Curved surface area of cylinder
Curved surface area = 2πrh. This covers only the curved side, not the circular ends. To find the total surface area of a closed cylinder you need to add 2πr² for the two circular faces — but you need to remember that part yourself.
Formulas you must memorise
Everything below is needed for the Foundation exam and is not on the formula sheet. These must be committed to memory.
Area and perimeter
Area of rectangle = length × width
Area of triangle = ½ × base × height
Area of circle = πr²
Circumference of circle = 2πr (equivalently πd)
A common mistake is confusing area (πr²) with circumference (2πr). Area always involves r squared; circumference is linear in r.
Pythagoras' theorem
a² + b² = c², where c is the hypotenuse (the longest side, opposite the right angle). Use this to find a missing side in a right-angled triangle when two sides are known.
Trigonometry (SOHCAHTOA)
For right-angled triangles: sin θ = opposite ÷ hypotenuse, cos θ = adjacent ÷ hypotenuse, tan θ = opposite ÷ adjacent. Label the triangle before choosing which ratio to use. Always check your calculator is in degree mode.

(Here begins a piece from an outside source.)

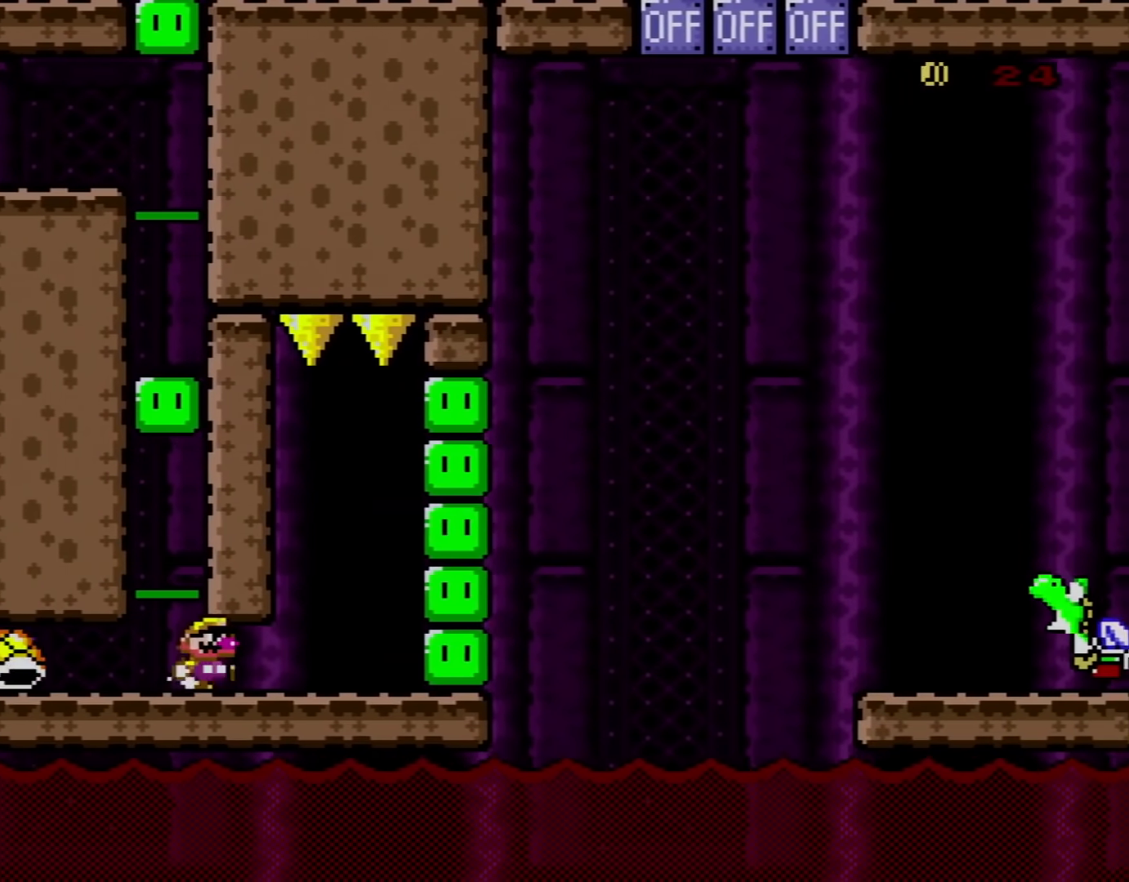
{"buttons": ["DPAD_UP", "DPAD_LEFT"], "events": [[33, "DPAD_LEFT", "up"], [33, "Y", "down"], [100, "DPAD_RIGHT", "down"], [383, "B", "down"], [433, "B", "up"], [433, "DPAD_RIGHT", "up"], [467, "DPAD_LEFT", "down"], [467, "DPAD_UP", "down"], [467, "Y", "up"]]}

Speed, density and pressure
Speed = distance ÷ time
Density = mass ÷ volume
Pressure = force ÷ area
All three follow the same triangle structure. Covering the quantity you want gives the calculation needed.
Percentage
Percentage change = (change ÷ original) × 100
Simple interest = (P × R × T) ÷ 100, where P is the principal, R is the annual rate and T is the time in years.

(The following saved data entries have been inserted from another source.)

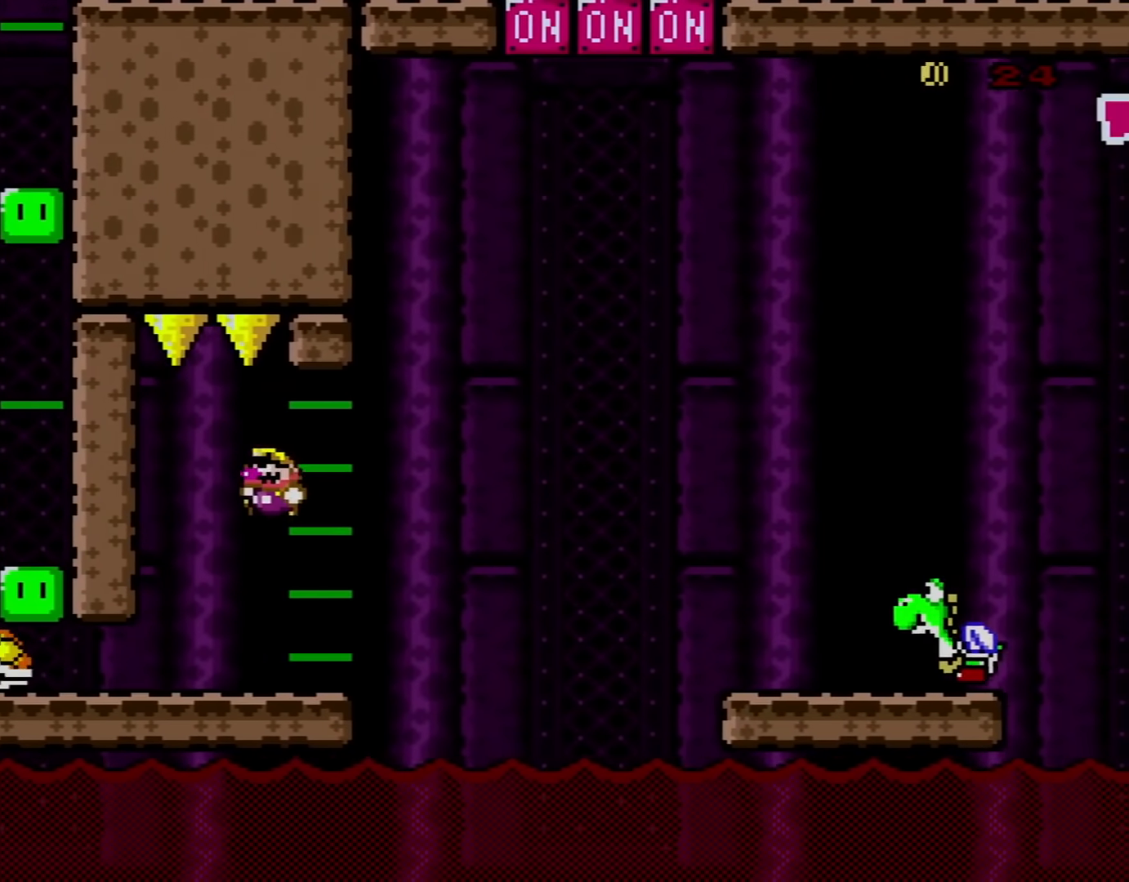
{"buttons": ["Y", "DPAD_UP", "DPAD_LEFT"], "events": [[67, "Y", "down"], [133, "DPAD_UP", "up"], [250, "DPAD_LEFT", "up"], [284, "DPAD_RIGHT", "down"], [384, "DPAD_LEFT", "down"], [384, "DPAD_RIGHT", "up"], [450, "DPAD_UP", "down"]]}
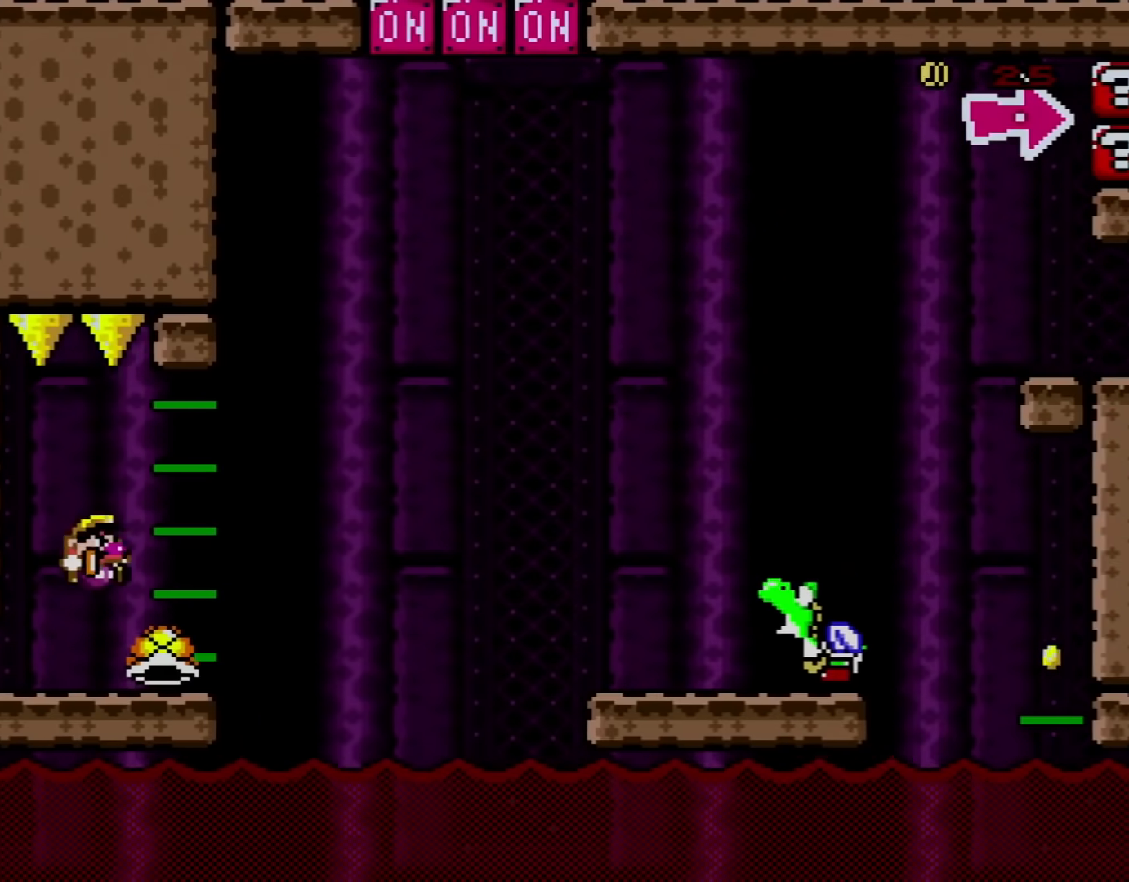
{"buttons": ["B", "Y", "DPAD_UP", "DPAD_RIGHT"], "events": [[33, "DPAD_LEFT", "up"], [33, "DPAD_RIGHT", "down"], [33, "DPAD_UP", "up"], [383, "B", "down"], [383, "DPAD_UP", "down"]]}
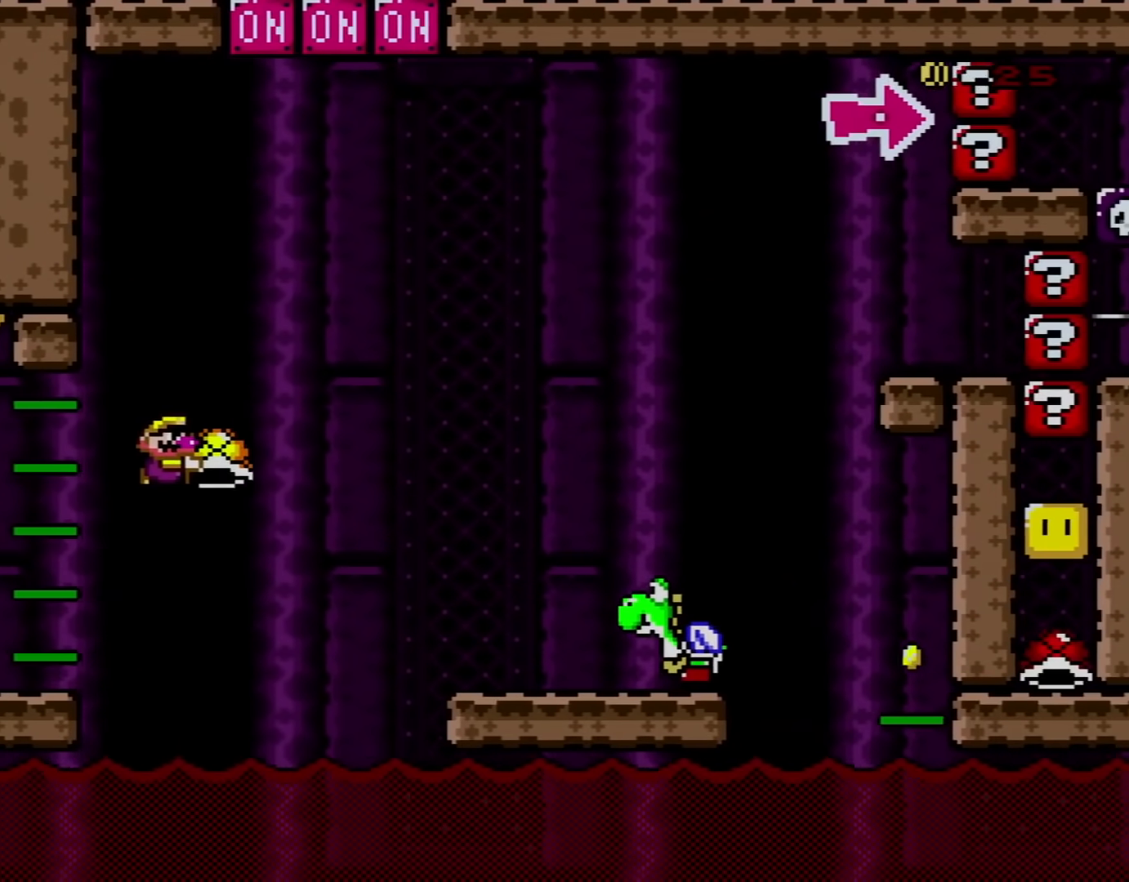
{"buttons": ["B", "Y", "DPAD_UP", "DPAD_RIGHT"], "events": [[234, "Y", "up"], [317, "Y", "down"]]}
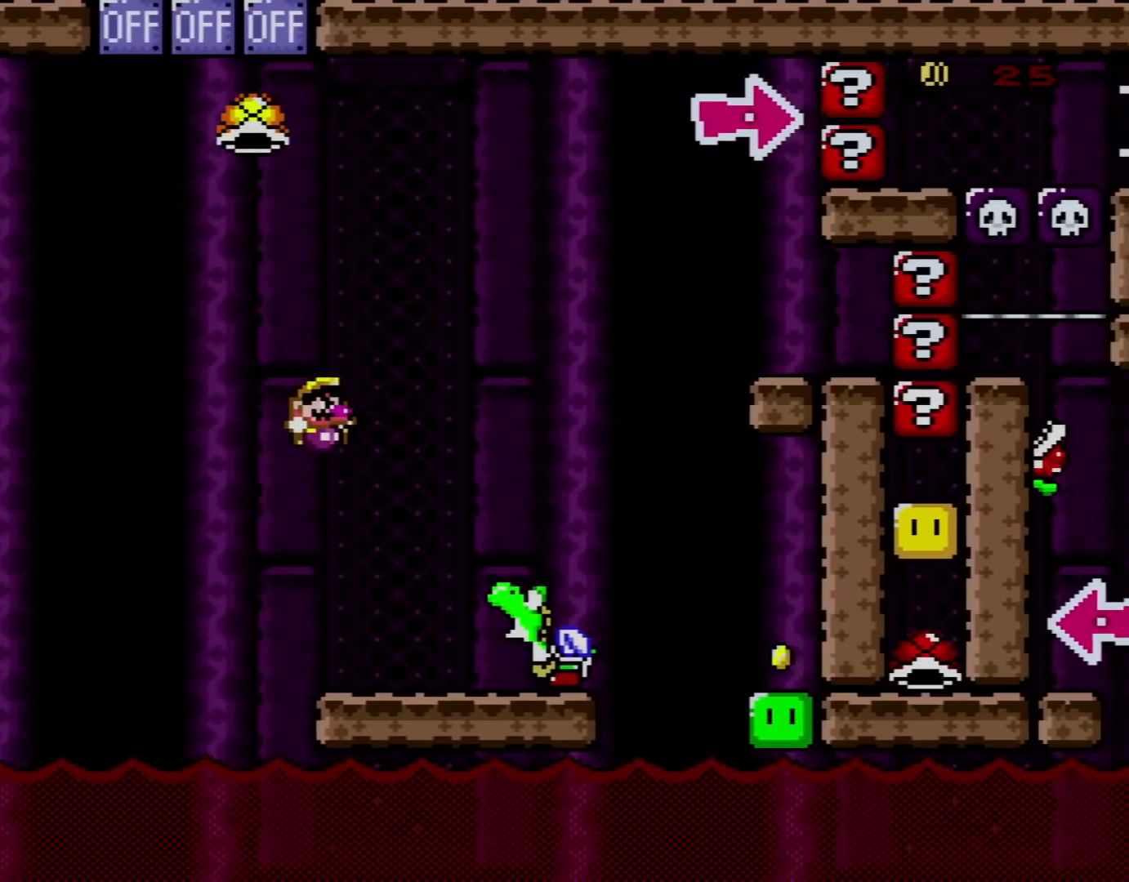
{"buttons": ["Y", "DPAD_RIGHT"], "events": [[33, "B", "up"], [133, "DPAD_RIGHT", "up"], [150, "DPAD_LEFT", "down"], [150, "DPAD_UP", "up"], [200, "DPAD_UP", "down"], [216, "DPAD_UP", "up"], [250, "DPAD_LEFT", "up"], [250, "DPAD_RIGHT", "down"], [350, "B", "down"], [400, "B", "up"]]}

Compound interest: Amount = P × (1 + r/100)ⁿ, where n is the number of years. This formula is not given; it must be memorised.
Sequences and graphs
nth term of an arithmetic sequence = a + (n − 1)d, where a is the first term and d is the common difference.
Equation of a straight line: y = mx + c, where m is the gradient and c is the y-intercept.
Gradient = (y₂ − y₁) ÷ (x₂ − x₁)
Ratio and proportion
For direct proportion: y = kx. For inverse proportion: y = k/x. The value of k must be found using a given pair of values before the formula can be applied to find unknowns.
How to use this formula sheet in revision
The most useful revision habit is to practise retrieving formulas without looking. Cover this page, write out every formula from memory, then check. Repeat the ones you missed in a separate session. Doing this three or four times across the weeks before the exam is more effective than reading through a list the night before.
When you use a formula in a past paper question, write the formula out fully before substituting values. This makes your method clear, earns method marks even if your final answer is wrong, and forces you to slow down at the step where most errors happen.